Could you copy, word for word, the lines below beginning with the one that contains "Chronologie: Die letzten Jahre im" and continuing through the one that contains "ein Seniorenheim in Oberbayern."?

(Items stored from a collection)
........
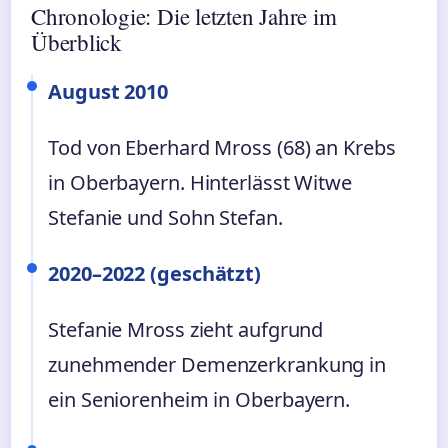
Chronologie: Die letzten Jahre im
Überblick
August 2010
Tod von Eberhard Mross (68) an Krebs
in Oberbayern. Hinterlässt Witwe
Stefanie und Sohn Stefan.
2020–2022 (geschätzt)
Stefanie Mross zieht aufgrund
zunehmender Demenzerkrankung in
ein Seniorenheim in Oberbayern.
........
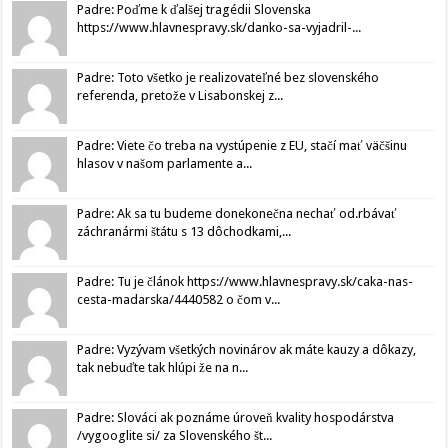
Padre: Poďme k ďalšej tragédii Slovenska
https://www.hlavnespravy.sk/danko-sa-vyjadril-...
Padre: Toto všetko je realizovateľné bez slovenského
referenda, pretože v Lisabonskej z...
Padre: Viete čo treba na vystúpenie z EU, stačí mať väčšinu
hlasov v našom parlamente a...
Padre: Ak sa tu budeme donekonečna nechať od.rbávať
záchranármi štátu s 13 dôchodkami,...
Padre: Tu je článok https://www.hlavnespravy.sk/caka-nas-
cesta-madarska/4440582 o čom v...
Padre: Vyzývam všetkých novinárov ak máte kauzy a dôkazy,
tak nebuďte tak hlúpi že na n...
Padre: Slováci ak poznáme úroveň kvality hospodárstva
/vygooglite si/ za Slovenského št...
........
**Solution to the exercise**
Chronologie: Die letzten Jahre im
Überblick
August 2010
Tod von Eberhard Mross (68) an Krebs
in Oberbayern. Hinterlässt Witwe
Stefanie und Sohn Stefan.
2020–2022 (geschätzt)
Stefanie Mross zieht aufgrund
zunehmender Demenzerkrankung in
ein Seniorenheim in Oberbayern.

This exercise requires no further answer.